Dans un article précédent, je vous expliquais les quatre facteurs de la crise alimentaire mondiale : la hausse du prix du baril de pétrole (donc des carburants), l’accroissement de la demande des pays émergents (Chine et Inde notamment), les aléas climatiques sur les cultures vivrières et les agrocarburants, prenant la place des cultures nourricières dans les pays en voie de développement. Il semblerait toutefois que les agrocarburants soient le facteur le plus aggravant dans la crise alimentaire.
La nouvelle énergie dite « verte » ne serait pas si écolo que ça : encore encensés il y a quelques mois, les agrocarburants affichent dès à présent ses limites. Au départ, ils représentaient une alternative économique durable : avec la hausse exponentielle du prix du baril, les Etats-Unis et l’Europe ont lancé un vaste programme de développement des agrocarburants, énergie issue des cultures agricoles : les Américains ont multiplié par quatre la production de bioéthanol, et les Européens prévoient l’usage de 10% d’agrocarburants sur la totalité des utilisés pour faire baisser les rejets de gaz à effet de serre.
Deux partis s’affrontent aujourd’hui : les pour et les contre
La politique de production massive d’agrocarburants est jugée « crime contre l’humanité » par Jean Ziegler, le rapporteur spécial des Nations Unies pour le droit à l’alimentation : « Quand on lance, aux Etats-Unis, grâce à six milliards de subventions, une politique de biocarburants qui draine 138 millions de tonnes de maïs hors du marché alimentaire, on jette les bases d’un crime contre l’humanité pour sa soif de biocarburant… »
A cela, le président brésilien Luis Inacio Lula da Silva répond : « le vrai crime contre l’humanité, ça serait de rejeter à priori les biocarburants.

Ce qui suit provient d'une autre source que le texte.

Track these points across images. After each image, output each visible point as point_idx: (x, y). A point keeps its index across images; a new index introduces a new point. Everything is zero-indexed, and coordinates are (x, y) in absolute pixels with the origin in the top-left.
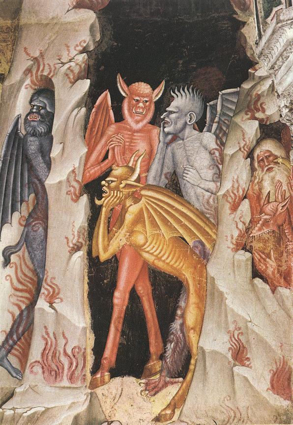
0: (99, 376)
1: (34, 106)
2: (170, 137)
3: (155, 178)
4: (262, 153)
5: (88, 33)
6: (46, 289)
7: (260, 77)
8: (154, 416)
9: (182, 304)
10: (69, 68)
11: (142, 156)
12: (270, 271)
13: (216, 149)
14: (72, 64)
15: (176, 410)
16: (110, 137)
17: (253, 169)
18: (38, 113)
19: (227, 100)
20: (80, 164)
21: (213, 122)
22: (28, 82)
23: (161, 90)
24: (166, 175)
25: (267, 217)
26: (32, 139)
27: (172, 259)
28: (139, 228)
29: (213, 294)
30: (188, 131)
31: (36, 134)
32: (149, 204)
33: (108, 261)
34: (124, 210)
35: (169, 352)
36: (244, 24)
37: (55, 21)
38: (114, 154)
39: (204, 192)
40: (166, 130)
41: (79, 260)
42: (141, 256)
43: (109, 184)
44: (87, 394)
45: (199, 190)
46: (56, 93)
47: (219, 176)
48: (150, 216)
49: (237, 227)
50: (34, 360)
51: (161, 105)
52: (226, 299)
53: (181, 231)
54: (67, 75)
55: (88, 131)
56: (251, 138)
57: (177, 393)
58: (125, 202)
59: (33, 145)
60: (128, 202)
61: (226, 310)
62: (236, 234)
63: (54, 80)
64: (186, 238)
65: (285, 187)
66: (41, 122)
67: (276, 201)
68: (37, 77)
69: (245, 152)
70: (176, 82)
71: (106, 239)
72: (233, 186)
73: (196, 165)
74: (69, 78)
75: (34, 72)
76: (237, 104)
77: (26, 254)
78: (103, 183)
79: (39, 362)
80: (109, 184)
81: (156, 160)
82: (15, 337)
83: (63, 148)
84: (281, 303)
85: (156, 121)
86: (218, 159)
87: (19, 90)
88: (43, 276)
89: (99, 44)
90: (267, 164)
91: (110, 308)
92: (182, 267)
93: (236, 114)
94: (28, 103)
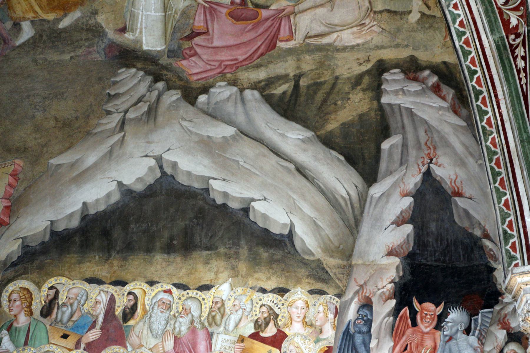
1: (360, 314)
2: (447, 338)
4: (509, 351)
5: (395, 271)
7: (506, 303)
10: (382, 292)
13: (478, 347)
14: (385, 290)
18: (363, 319)
19: (485, 316)
21: (476, 330)
22: (356, 299)
26: (357, 335)
30: (459, 334)
36: (495, 269)
37: (374, 263)
40: (445, 333)
51: (441, 318)
54: (381, 296)
59: (359, 339)
63: (374, 300)
66: (364, 325)
68: (362, 297)
70: (450, 304)
74: (383, 298)
75: (360, 293)
76: (492, 319)
83: (378, 342)
85: (438, 327)
87: (350, 304)
89: (401, 278)
93: (491, 325)
94: (356, 312)
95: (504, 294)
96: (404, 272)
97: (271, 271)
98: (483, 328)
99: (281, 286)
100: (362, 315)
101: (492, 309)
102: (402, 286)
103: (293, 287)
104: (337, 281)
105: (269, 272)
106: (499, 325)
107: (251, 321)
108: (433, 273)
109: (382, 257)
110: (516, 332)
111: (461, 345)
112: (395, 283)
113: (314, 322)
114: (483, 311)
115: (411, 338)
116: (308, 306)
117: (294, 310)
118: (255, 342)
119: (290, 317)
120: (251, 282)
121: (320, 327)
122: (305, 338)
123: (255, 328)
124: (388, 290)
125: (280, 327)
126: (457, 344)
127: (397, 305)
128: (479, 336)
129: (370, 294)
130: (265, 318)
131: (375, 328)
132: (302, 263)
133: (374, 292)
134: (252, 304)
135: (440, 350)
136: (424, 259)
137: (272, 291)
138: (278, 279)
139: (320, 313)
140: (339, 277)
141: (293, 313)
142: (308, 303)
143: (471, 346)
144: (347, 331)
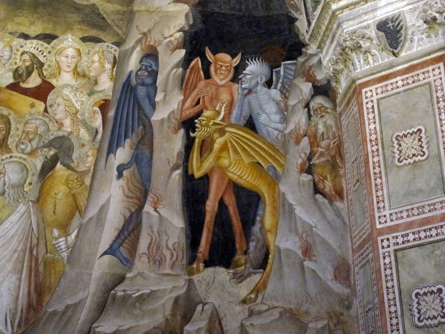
0: (195, 266)
1: (143, 65)
2: (246, 91)
3: (236, 119)
5: (183, 18)
6: (152, 197)
7: (311, 54)
8: (242, 298)
9: (260, 212)
10: (169, 41)
12: (327, 190)
13: (282, 101)
14: (172, 39)
15: (259, 295)
16: (201, 89)
17: (310, 116)
18: (146, 70)
19: (288, 68)
22: (138, 49)
24: (244, 117)
25: (322, 150)
26: (140, 88)
27: (252, 178)
28: (224, 154)
29: (284, 205)
30: (259, 88)
31: (144, 84)
33: (201, 178)
34: (213, 142)
36: (296, 19)
37: (159, 10)
38: (204, 101)
41: (178, 177)
42: (227, 175)
43: (201, 122)
45: (270, 129)
47: (285, 120)
48: (233, 146)
49: (300, 156)
50: (142, 252)
55: (184, 84)
56: (307, 94)
57: (259, 282)
58: (213, 136)
59: (142, 92)
60: (216, 135)
61: (295, 217)
62: (300, 161)
63: (159, 49)
64: (261, 163)
65: (334, 129)
67: (328, 139)
68: (145, 46)
71: (199, 162)
72: (295, 127)
73: (267, 111)
74: (170, 47)
75: (143, 42)
77: (136, 170)
78: (196, 121)
79: (146, 254)
80: (201, 122)
81: (237, 107)
82: (126, 233)
83: (165, 96)
84: (338, 213)
85: (235, 79)
87: (131, 53)
88: (149, 186)
89: (191, 26)
90: (320, 112)
91: (202, 214)
92: (259, 184)
93: (295, 77)
96: (194, 20)
97: (35, 15)
98: (285, 80)
99: (48, 32)
100: (146, 66)
101: (295, 61)
103: (63, 34)
104: (115, 28)
105: (33, 17)
107: (10, 70)
109: (169, 4)
110: (322, 84)
112: (184, 32)
113: (87, 73)
114: (285, 62)
118: (15, 93)
119: (59, 66)
120: (10, 27)
121: (95, 79)
123: (14, 78)
125: (45, 77)
126: (258, 98)
128: (282, 89)
130: (27, 68)
132: (74, 7)
133: (159, 41)
134: (12, 51)
135: (238, 103)
136: (217, 7)
137: (37, 37)
138: (44, 24)
139: (95, 62)
140: (118, 24)
142: (80, 52)
143: (274, 100)
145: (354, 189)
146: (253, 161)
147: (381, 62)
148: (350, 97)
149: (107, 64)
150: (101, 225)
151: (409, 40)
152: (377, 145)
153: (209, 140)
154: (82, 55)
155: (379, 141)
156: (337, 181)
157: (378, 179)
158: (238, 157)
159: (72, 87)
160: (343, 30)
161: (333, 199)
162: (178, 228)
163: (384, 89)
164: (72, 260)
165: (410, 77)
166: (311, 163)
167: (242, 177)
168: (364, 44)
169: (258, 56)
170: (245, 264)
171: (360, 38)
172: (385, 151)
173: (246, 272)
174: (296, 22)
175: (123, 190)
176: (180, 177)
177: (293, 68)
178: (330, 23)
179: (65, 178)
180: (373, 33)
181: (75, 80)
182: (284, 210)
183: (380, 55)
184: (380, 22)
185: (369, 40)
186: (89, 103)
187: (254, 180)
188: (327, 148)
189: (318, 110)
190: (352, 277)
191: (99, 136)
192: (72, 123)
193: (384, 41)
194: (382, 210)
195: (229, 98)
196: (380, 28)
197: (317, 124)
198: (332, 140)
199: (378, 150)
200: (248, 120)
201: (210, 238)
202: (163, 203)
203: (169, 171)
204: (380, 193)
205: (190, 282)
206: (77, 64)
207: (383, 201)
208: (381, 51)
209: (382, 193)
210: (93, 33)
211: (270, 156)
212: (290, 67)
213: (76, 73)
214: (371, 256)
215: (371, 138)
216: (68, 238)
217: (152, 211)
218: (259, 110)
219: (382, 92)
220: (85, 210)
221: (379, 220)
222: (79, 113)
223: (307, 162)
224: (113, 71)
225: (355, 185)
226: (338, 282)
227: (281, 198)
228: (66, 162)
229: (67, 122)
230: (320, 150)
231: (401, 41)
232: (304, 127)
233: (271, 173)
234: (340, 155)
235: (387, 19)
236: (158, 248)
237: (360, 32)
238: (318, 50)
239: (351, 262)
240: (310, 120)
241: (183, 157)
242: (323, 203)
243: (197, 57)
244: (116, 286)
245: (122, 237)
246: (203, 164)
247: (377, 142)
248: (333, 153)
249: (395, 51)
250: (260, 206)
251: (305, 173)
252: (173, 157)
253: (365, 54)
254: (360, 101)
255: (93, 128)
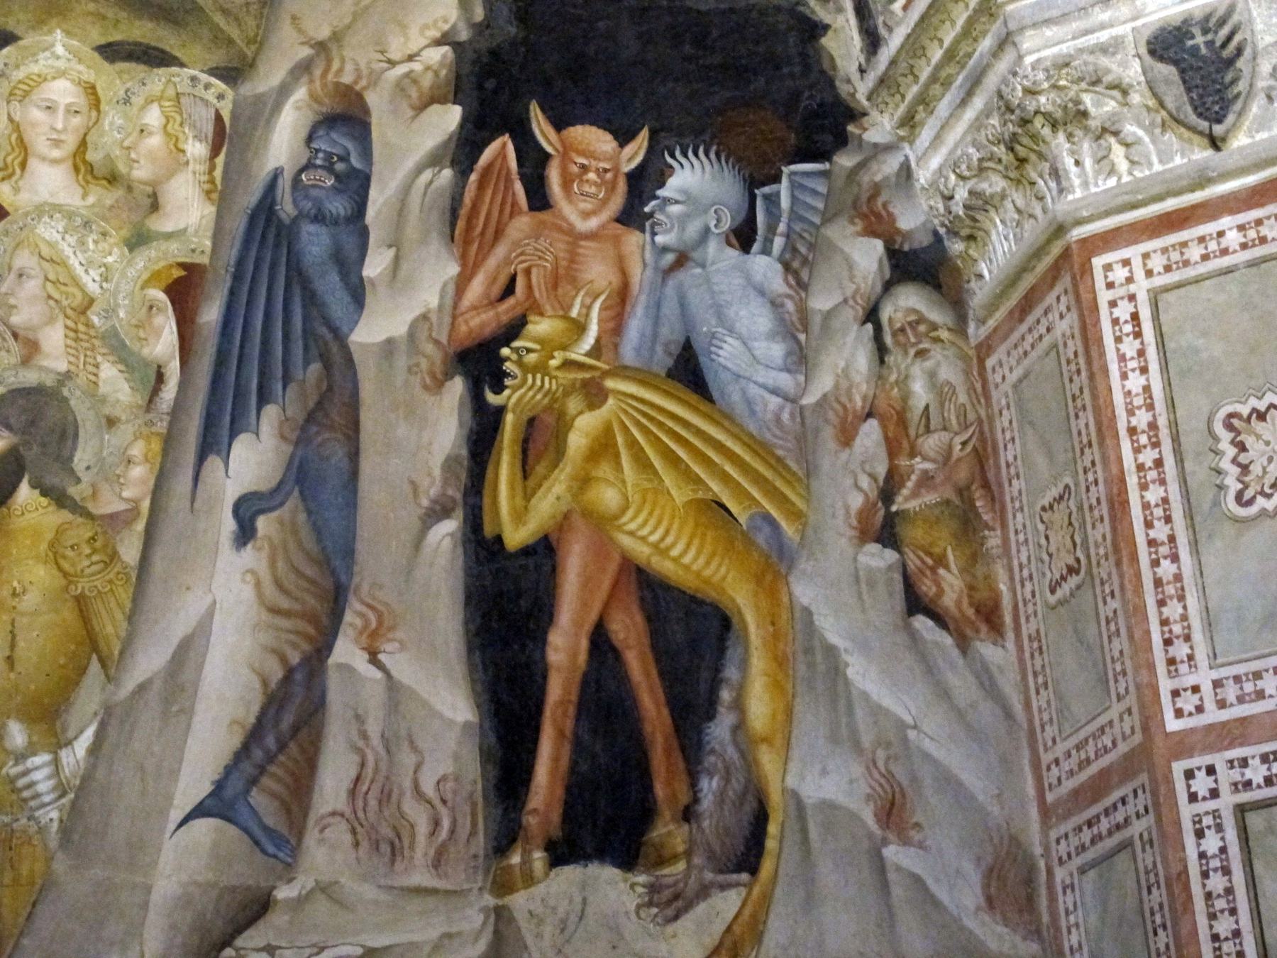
0: (516, 859)
1: (317, 151)
2: (670, 258)
3: (638, 350)
4: (900, 315)
7: (875, 145)
9: (731, 672)
10: (408, 75)
11: (602, 298)
13: (789, 296)
14: (416, 66)
16: (516, 244)
17: (881, 350)
18: (329, 169)
19: (802, 187)
20: (442, 297)
21: (774, 234)
22: (300, 93)
23: (639, 148)
24: (667, 345)
25: (928, 466)
27: (699, 553)
28: (604, 470)
29: (808, 651)
30: (713, 247)
31: (324, 218)
32: (626, 412)
33: (527, 551)
34: (563, 426)
35: (707, 802)
36: (826, 28)
38: (529, 287)
39: (767, 395)
41: (447, 543)
43: (520, 357)
44: (485, 910)
45: (754, 391)
46: (374, 128)
48: (633, 444)
50: (330, 809)
52: (847, 665)
53: (716, 486)
54: (403, 90)
55: (461, 224)
56: (871, 276)
57: (736, 917)
58: (564, 404)
60: (573, 404)
62: (857, 501)
63: (372, 99)
64: (729, 505)
65: (962, 398)
67: (945, 429)
68: (324, 85)
69: (859, 308)
73: (742, 327)
75: (318, 72)
77: (302, 517)
78: (505, 351)
79: (342, 815)
81: (640, 311)
83: (397, 260)
84: (987, 681)
86: (795, 318)
87: (277, 107)
88: (350, 574)
89: (480, 29)
90: (913, 340)
92: (724, 578)
93: (828, 218)
94: (302, 144)
95: (865, 114)
98: (798, 227)
100: (329, 156)
101: (827, 166)
102: (485, 60)
103: (33, 28)
104: (219, 19)
106: (857, 220)
108: (601, 24)
110: (916, 245)
111: (723, 287)
112: (457, 46)
113: (122, 168)
114: (794, 167)
115: (529, 250)
116: (96, 103)
117: (37, 114)
119: (21, 140)
121: (149, 189)
122: (87, 224)
124: (428, 68)
126: (708, 281)
127: (470, 126)
128: (788, 256)
129: (359, 77)
131: (385, 204)
133: (372, 72)
135: (643, 298)
139: (151, 134)
141: (34, 125)
143: (761, 292)
144: (265, 209)
145: (1052, 599)
146: (700, 495)
147: (1158, 167)
148: (1033, 289)
149: (190, 141)
150: (181, 711)
151: (1263, 95)
152: (1156, 445)
153: (550, 420)
154: (103, 107)
155: (1164, 434)
156: (980, 571)
157: (1166, 564)
158: (650, 480)
159: (70, 215)
160: (1020, 57)
161: (969, 632)
162: (451, 723)
163: (1175, 256)
164: (76, 837)
165: (1268, 218)
166: (894, 508)
167: (668, 549)
168: (1098, 104)
169: (704, 141)
170: (688, 854)
171: (1083, 85)
172: (1187, 465)
173: (693, 883)
174: (824, 34)
175: (258, 584)
176: (455, 546)
177: (822, 188)
178: (969, 33)
179: (49, 536)
180: (1133, 71)
181: (80, 190)
182: (811, 665)
183: (1154, 141)
184: (1163, 29)
185: (1115, 93)
186: (131, 272)
187: (708, 563)
188: (940, 459)
189: (909, 331)
190: (1043, 902)
191: (170, 391)
192: (69, 342)
193: (1175, 95)
194: (1183, 668)
195: (615, 280)
196: (1160, 52)
197: (907, 377)
198: (956, 434)
199: (1159, 463)
200: (680, 356)
201: (565, 762)
202: (399, 634)
203: (417, 524)
204: (1173, 610)
205: (501, 915)
206: (85, 135)
207: (1187, 638)
208: (1158, 131)
209: (1180, 611)
210: (141, 31)
211: (758, 479)
212: (811, 183)
213: (83, 169)
214: (1138, 827)
215: (1134, 422)
216: (64, 754)
217: (360, 662)
218: (713, 322)
219: (1168, 269)
220: (122, 653)
221: (1174, 703)
222: (95, 308)
223: (880, 504)
224: (212, 168)
225: (1058, 584)
226: (998, 917)
227: (798, 627)
228: (52, 480)
229: (54, 339)
230: (920, 465)
231: (1239, 94)
232: (864, 387)
233: (761, 539)
234: (986, 485)
235: (1185, 22)
236: (386, 797)
237: (1086, 63)
238: (901, 133)
239: (1038, 850)
240: (882, 361)
241: (464, 476)
242: (936, 643)
243: (503, 134)
244: (239, 931)
245: (258, 754)
246: (533, 501)
247: (1157, 436)
248: (962, 474)
249: (1218, 129)
250: (729, 653)
251: (878, 541)
252: (429, 475)
253: (1098, 138)
254: (1085, 296)
255: (147, 364)
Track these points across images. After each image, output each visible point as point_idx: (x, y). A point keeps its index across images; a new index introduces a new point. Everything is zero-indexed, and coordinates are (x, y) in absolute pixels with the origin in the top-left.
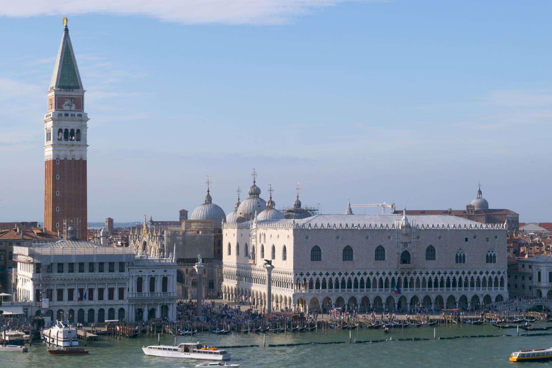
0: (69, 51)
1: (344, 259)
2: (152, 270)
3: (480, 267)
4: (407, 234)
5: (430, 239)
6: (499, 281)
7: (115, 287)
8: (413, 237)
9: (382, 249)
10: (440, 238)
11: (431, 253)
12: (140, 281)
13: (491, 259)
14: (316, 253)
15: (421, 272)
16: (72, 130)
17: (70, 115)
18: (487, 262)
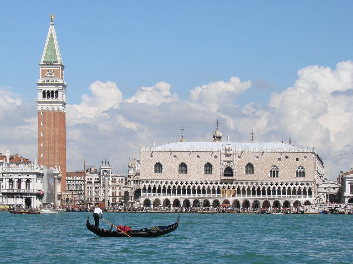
3: (290, 180)
4: (229, 155)
8: (234, 157)
11: (250, 168)
12: (11, 181)
16: (52, 91)
17: (50, 81)
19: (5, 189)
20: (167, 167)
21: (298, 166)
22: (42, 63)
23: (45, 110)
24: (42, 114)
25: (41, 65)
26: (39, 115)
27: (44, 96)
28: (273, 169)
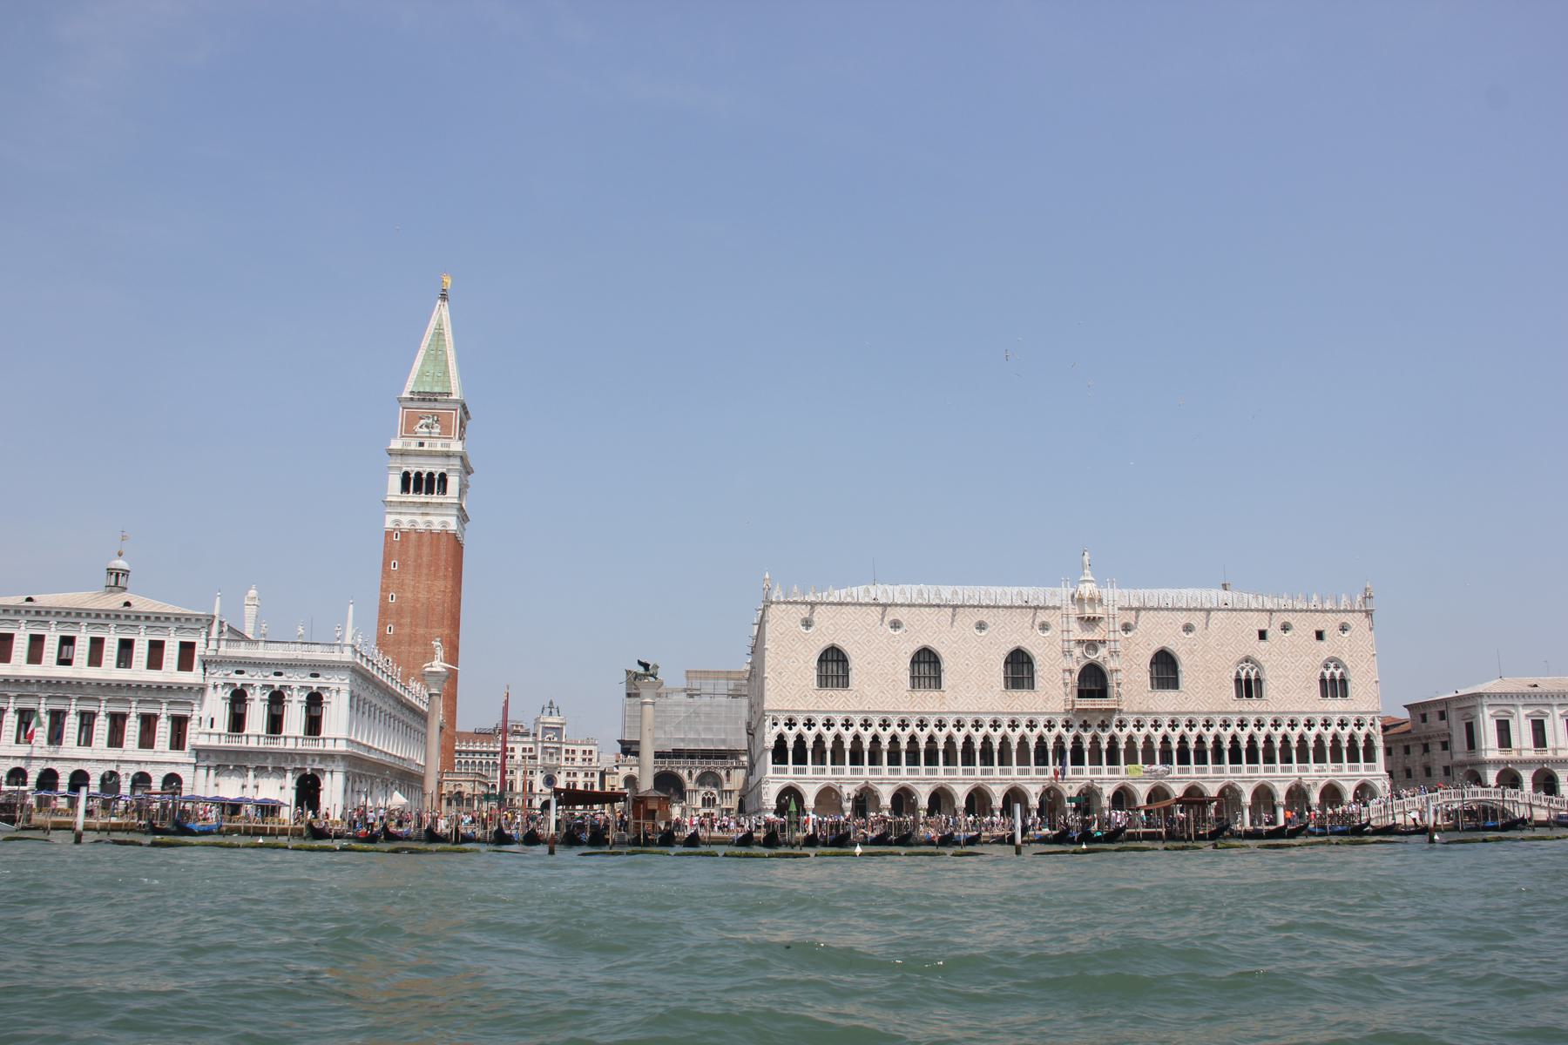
0: (441, 331)
1: (917, 684)
2: (274, 670)
3: (1304, 710)
4: (1094, 618)
5: (1160, 631)
6: (1361, 744)
7: (158, 712)
9: (1025, 660)
10: (1188, 628)
11: (1165, 669)
12: (238, 698)
13: (1334, 686)
14: (835, 668)
15: (1138, 721)
16: (431, 475)
17: (426, 444)
18: (1324, 694)
19: (208, 729)
20: (869, 664)
21: (1326, 657)
22: (406, 395)
23: (405, 526)
24: (396, 537)
25: (400, 400)
26: (386, 540)
27: (405, 488)
28: (1245, 671)
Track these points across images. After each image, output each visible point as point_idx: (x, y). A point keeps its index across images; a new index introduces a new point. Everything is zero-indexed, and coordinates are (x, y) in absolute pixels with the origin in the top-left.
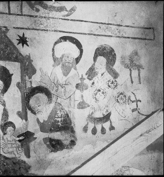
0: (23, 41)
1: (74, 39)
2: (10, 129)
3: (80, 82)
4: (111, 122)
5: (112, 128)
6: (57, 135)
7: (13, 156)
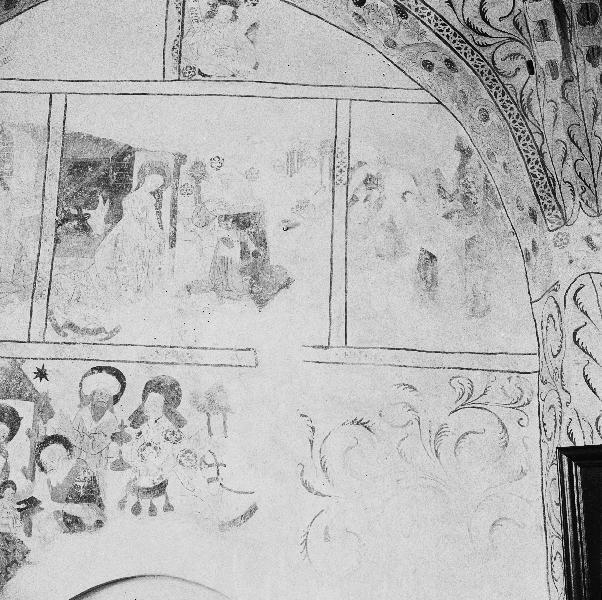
0: (41, 374)
1: (114, 369)
2: (9, 491)
3: (118, 430)
4: (167, 498)
5: (168, 508)
6: (75, 509)
7: (8, 531)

Rares sont ceux qui mentionnent l’impact négatif de l’augmentation du pétrole sur les coûts de production et s’élèvent contre l’impact nocif des subventions et du protectionnisme dans le secteur agricole. »
Certains se préfèrent encore se donner le temps de la réflexion à la guerre idéologique : le mouvement Cap 21 par exemple préconise un moratoire sur la production d’agrocarburants de « première génération », pour laisser le temps aux à ceux dits de « seconde génération », c’est-à-dire issus de plantes non comestibles (type jatropha) ou de déchets de plantes alimentaires (type éthanol cellulosique, provenant des fanes de betterave, de la paille de maïs…).
Les pays occidentaux commencent à prendre conscience de l’urgence : le Premier Ministre britannique Gordon Brown a demandé une étude sur les conséquences des biocarburants sur les prix alimentaires. Il a pour cela écrit une lettre à son homologue japonais, qui préside actuellement le G8. Rama Yade, la Secrétaire d’Etat aux Droits de l’Homme a quant à elle demandé de répondre d’urgence à l’appel du PAM (Programme Alimentaire Mondial), qui réclame 500 millions de dollars.
Pendant que les beaux discours se propagent, la crise alimentaire persiste.